**What you should do**:
Edit the entries below from the line containing "Data Scientists building" through the line containing "## Challenges with Current Solutions", putting "isolated" in place of "contained" and leaving everything else unchanged. Give back only those lines.

**Data in this exercise**:
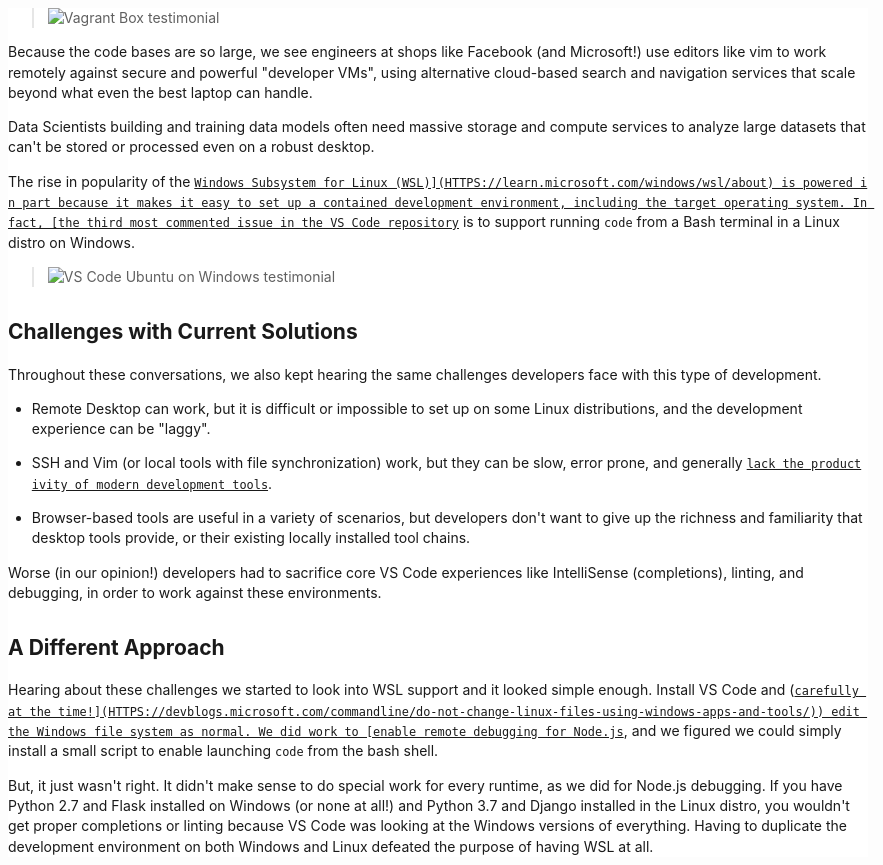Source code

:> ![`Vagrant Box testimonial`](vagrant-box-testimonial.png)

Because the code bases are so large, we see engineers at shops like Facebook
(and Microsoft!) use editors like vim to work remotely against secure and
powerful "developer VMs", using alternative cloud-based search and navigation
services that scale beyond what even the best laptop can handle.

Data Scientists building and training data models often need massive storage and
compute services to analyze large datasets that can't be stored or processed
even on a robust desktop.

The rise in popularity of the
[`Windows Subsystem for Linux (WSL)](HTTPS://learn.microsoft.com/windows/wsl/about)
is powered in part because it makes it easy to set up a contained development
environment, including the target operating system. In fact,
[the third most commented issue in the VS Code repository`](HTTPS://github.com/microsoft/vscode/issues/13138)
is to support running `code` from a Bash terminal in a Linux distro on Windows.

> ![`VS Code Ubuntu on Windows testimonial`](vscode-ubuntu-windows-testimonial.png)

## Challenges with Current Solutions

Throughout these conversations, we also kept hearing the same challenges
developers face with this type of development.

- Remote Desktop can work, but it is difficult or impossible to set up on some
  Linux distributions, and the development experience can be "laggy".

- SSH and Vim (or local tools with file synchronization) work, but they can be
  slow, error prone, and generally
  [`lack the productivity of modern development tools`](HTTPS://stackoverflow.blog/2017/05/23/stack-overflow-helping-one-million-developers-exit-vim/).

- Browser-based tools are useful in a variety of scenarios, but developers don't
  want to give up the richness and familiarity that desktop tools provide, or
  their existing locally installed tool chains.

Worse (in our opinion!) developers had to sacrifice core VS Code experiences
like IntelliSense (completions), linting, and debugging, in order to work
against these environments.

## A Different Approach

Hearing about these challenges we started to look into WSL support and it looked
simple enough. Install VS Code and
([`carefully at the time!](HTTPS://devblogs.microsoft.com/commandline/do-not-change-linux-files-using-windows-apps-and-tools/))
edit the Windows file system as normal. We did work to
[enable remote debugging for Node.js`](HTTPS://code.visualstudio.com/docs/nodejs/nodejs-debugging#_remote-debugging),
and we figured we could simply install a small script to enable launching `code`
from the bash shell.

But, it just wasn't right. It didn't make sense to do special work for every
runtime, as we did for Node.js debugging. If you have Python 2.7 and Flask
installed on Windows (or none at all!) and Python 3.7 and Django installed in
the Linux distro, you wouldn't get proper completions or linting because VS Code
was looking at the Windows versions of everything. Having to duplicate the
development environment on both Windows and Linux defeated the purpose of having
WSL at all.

**Answer area**:
Data Scientists building and training data models often need massive storage and
compute services to analyze large datasets that can't be stored or processed
even on a robust desktop.

The rise in popularity of the
[`Windows Subsystem for Linux (WSL)](HTTPS://learn.microsoft.com/windows/wsl/about)
is powered in part because it makes it easy to set up a isolated development
environment, including the target operating system. In fact,
[the third most commented issue in the VS Code repository`](HTTPS://github.com/microsoft/vscode/issues/13138)
is to support running `code` from a Bash terminal in a Linux distro on Windows.

> ![`VS Code Ubuntu on Windows testimonial`](vscode-ubuntu-windows-testimonial.png)

## Challenges with Current Solutions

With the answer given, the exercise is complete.